Useful spending of that money would be UX issues, making the horror that is using this stuff bearable.
Usability is atrocious and if you do not use it all the time you have to google the simplest things (for which the results are mostly outdated or wrong or bad practice so you have to be careful with which explanation you follow) which the software itself could explain to you.
"Useful spending of that money would be UX issues, making the horror that is using this stuff bearable."
100%. Freeze all work on crypto except for fixes for new problems that show up. All rest of money goes to hiring a UX expert for a design that anyone can pick up for common case and then implementing it.
An alternative might just be to expose more of the underlying functionality via non-interactive interfaces, to encourage third-party/FOSS simplified interfaces for specific tasks.
Even trying to use a bash script to automate things is tricky because of gpg2's interactivity. I'm sure it was put there to improve usability, of course :) (which it does, in the interactive case).
I'd generally agree. Although I think this is rather something the people behind Enigmail should figure out. The vast majority of gpg users will never interact with it over the terminal, probably.

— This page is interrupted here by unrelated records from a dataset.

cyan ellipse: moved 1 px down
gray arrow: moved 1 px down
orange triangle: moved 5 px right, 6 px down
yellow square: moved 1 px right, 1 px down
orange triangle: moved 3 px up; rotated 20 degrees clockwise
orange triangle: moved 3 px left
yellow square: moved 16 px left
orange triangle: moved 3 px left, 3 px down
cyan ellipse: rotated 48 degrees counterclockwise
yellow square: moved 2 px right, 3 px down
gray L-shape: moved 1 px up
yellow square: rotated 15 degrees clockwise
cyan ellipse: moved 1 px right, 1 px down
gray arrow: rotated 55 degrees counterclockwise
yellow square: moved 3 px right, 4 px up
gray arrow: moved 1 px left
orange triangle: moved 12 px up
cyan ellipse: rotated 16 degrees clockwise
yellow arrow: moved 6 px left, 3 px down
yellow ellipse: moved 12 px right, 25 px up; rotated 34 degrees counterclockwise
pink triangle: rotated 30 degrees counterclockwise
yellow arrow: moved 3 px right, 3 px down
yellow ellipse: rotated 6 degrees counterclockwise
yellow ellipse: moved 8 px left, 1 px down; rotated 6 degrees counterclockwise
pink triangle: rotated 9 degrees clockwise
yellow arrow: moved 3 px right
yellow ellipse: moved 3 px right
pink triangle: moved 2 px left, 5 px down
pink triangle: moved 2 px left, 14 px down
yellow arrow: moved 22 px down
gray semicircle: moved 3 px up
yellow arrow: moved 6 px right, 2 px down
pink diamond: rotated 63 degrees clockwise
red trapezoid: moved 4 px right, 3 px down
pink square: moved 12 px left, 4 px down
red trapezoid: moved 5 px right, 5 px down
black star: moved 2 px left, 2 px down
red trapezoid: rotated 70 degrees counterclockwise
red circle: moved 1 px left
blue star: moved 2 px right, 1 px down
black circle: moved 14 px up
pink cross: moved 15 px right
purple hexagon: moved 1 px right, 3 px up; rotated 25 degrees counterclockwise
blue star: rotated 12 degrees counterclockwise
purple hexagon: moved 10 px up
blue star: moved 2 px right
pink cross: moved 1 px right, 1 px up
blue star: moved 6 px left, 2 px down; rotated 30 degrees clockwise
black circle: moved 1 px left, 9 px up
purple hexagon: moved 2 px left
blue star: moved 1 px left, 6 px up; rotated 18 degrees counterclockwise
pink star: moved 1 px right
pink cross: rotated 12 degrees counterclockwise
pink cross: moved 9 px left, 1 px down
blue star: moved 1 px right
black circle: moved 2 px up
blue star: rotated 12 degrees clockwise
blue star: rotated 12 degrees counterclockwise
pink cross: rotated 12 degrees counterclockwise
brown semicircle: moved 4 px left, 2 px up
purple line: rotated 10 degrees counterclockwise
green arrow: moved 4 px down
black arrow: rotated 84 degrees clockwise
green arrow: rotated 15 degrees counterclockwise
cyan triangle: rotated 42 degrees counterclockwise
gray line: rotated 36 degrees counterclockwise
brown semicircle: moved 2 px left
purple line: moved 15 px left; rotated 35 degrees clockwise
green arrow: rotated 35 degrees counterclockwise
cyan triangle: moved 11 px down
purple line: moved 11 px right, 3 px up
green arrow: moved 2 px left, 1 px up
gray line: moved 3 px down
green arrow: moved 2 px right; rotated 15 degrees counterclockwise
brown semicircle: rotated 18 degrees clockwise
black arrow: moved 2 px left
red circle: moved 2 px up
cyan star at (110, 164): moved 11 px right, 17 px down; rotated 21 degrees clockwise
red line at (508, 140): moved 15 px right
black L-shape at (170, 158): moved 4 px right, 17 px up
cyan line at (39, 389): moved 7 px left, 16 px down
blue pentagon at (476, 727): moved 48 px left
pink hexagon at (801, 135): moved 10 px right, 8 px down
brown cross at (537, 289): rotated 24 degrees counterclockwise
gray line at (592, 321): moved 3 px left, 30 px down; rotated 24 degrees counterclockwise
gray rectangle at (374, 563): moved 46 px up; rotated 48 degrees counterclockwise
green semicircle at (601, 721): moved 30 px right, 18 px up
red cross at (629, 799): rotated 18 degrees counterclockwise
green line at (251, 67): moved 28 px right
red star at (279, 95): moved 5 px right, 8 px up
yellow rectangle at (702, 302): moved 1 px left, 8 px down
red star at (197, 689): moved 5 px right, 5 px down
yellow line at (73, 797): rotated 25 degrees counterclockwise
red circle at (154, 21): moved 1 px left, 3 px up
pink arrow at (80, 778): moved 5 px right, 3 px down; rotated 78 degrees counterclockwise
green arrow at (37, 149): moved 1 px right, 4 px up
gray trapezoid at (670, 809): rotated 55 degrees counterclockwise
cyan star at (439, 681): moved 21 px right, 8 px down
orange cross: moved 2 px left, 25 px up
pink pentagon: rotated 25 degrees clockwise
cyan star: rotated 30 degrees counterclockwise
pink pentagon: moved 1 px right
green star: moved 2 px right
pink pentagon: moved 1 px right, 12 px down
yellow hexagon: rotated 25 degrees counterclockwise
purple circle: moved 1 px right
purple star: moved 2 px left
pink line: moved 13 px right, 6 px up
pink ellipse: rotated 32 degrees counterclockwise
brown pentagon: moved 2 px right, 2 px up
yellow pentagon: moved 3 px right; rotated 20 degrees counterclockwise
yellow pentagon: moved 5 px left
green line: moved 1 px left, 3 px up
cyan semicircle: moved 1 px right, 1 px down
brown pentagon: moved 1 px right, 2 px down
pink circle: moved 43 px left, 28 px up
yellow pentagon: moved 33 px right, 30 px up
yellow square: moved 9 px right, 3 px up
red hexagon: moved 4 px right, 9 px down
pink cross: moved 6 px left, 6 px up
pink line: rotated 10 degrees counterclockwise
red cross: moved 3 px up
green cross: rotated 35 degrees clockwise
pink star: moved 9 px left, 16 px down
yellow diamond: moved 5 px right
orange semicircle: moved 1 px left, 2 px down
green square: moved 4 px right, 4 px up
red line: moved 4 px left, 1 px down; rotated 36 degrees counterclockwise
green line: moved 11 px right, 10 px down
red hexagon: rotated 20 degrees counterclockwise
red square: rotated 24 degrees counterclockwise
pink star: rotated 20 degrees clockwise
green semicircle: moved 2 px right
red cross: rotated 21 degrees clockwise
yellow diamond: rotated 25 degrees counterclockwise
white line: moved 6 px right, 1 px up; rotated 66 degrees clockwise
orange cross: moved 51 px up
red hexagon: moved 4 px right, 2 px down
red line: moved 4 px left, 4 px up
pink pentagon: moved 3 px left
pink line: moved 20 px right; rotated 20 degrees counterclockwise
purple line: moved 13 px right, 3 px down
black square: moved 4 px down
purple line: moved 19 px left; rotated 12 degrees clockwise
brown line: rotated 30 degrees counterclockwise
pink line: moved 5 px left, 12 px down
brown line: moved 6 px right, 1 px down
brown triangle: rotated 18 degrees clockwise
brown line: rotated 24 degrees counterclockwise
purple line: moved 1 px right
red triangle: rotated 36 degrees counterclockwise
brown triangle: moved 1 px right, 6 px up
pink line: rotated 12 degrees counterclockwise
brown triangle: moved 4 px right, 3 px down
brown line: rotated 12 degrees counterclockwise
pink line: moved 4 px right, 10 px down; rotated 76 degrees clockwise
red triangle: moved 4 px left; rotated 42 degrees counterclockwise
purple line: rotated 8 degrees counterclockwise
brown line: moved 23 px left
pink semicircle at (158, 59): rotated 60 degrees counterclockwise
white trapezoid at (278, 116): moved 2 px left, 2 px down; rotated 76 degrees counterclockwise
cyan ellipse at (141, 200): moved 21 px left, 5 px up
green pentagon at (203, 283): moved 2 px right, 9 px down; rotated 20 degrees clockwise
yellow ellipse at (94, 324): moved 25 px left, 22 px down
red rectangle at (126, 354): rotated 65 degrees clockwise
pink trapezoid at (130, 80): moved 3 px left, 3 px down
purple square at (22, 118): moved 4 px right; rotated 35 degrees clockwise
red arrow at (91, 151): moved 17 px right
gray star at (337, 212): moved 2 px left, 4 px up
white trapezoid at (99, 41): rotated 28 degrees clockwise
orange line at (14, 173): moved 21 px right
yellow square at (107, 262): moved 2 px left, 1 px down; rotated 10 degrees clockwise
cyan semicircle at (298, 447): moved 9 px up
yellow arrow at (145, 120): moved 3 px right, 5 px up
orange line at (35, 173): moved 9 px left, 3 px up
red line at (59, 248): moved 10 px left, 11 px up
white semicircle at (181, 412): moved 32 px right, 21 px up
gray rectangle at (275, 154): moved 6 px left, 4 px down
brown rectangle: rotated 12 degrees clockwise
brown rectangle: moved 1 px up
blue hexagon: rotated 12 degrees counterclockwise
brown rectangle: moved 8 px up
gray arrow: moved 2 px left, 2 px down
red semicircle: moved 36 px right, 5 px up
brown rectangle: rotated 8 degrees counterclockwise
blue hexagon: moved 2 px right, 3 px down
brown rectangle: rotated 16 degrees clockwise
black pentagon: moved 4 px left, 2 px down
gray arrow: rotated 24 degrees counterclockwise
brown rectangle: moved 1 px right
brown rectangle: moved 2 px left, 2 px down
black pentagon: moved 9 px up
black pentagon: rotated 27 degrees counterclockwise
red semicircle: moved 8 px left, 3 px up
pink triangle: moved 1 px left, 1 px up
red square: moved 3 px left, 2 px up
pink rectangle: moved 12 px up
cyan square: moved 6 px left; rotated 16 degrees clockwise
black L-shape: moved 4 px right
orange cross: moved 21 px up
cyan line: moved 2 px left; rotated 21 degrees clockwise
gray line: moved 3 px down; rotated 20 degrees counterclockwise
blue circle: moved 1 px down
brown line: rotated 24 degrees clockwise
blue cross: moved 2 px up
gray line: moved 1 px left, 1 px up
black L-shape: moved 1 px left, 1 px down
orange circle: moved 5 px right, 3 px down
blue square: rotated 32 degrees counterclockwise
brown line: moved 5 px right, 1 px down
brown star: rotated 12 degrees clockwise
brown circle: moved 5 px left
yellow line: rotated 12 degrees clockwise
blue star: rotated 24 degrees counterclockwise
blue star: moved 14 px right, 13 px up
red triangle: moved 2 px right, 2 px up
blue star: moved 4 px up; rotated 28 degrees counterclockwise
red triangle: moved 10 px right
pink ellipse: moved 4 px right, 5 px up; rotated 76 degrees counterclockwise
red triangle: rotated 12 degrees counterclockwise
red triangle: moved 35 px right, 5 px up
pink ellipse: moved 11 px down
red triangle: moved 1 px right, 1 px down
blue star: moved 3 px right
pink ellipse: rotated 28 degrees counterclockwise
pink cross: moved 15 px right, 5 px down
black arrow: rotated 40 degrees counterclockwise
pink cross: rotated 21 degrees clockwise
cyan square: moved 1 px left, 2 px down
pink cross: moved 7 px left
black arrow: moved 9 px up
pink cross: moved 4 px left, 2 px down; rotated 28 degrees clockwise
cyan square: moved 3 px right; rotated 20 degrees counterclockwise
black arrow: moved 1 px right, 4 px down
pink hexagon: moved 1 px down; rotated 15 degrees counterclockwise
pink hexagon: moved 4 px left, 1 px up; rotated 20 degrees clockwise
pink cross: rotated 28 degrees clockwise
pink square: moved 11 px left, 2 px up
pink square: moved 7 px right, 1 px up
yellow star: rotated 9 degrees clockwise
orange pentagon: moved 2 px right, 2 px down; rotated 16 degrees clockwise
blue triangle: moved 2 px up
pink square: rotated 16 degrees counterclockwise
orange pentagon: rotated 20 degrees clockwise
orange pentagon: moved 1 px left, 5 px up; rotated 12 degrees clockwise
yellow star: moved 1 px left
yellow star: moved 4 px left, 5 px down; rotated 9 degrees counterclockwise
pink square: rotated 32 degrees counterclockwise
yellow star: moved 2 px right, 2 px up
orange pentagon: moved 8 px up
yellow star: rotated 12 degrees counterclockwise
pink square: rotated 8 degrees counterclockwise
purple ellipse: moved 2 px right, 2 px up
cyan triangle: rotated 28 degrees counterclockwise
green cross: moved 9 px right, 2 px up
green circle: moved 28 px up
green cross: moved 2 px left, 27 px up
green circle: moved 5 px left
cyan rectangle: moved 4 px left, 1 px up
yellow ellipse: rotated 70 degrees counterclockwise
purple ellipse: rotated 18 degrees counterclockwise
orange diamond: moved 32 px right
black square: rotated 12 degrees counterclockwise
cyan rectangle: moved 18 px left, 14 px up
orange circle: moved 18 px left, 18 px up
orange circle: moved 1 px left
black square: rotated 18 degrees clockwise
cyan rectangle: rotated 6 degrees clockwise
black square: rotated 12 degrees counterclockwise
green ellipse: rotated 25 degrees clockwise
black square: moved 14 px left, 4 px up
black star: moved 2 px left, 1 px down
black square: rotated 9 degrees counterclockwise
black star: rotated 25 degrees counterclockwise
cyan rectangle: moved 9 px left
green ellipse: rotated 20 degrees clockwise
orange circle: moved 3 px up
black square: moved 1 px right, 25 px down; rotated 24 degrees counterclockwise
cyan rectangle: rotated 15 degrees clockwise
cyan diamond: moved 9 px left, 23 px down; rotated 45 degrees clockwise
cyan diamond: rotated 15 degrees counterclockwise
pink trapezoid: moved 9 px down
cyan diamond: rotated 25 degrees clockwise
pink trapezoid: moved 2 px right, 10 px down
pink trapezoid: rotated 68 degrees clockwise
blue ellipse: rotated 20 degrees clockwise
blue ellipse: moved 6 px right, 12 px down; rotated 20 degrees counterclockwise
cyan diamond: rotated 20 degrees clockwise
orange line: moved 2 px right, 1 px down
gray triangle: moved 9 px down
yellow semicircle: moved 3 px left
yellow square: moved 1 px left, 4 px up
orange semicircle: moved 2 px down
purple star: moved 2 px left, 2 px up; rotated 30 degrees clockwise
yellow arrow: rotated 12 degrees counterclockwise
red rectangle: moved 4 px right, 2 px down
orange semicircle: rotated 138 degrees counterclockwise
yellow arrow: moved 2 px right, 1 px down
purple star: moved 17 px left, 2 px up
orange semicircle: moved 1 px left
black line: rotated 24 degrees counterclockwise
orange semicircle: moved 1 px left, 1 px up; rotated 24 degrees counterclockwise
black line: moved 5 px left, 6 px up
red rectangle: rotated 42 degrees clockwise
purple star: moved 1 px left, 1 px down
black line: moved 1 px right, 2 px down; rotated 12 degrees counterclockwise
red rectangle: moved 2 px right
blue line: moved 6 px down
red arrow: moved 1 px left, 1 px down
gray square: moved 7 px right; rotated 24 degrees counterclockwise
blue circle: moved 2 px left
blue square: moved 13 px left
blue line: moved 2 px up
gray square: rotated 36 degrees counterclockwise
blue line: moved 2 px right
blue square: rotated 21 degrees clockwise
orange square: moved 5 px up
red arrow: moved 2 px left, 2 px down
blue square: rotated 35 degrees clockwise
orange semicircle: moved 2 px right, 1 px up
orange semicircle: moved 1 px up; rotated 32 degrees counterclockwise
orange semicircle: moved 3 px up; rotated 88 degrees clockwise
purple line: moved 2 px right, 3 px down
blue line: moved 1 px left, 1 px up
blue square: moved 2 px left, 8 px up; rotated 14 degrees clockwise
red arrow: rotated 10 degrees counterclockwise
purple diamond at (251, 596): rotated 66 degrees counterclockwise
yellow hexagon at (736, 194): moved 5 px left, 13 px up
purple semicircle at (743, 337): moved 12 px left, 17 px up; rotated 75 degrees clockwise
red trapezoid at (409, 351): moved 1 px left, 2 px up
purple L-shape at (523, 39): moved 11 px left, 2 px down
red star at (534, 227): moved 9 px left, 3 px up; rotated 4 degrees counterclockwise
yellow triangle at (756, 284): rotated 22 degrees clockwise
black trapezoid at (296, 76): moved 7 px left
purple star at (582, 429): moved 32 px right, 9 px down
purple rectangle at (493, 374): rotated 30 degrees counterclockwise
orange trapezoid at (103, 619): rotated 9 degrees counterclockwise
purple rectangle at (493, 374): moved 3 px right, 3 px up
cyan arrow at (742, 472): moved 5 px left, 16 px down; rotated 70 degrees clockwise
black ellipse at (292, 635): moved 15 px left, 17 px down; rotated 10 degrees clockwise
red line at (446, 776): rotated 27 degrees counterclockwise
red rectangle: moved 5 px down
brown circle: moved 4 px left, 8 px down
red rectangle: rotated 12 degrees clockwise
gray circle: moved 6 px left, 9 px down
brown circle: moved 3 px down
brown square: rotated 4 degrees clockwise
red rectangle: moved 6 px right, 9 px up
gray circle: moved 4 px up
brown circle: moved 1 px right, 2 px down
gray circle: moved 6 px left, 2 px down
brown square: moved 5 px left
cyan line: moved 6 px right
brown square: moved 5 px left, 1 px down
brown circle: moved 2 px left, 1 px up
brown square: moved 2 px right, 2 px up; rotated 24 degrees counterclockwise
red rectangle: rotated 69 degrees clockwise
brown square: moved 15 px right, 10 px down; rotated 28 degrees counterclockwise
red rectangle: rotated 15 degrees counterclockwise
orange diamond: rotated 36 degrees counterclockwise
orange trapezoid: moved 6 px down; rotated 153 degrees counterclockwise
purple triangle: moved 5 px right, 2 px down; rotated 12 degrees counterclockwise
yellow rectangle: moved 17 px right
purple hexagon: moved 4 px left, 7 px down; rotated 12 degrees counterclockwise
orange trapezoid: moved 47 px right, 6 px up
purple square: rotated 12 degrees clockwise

You're right. Not only GnuPG but everything around it (mostly email clients) are in dire need of a UX overhaul.
Presenting such a complicated technical topic only in it's purely technical form is not enough imho. Clear and concise explanation for each and every action and item that gets displayed (and the whys!) would do wonders.
Usability is atrocious and if you do not use it all the time you have to google the simplest things (for which the results are mostly outdated or wrong or bad practice so you have to be careful with which explanation you follow) which the software itself could explain to you.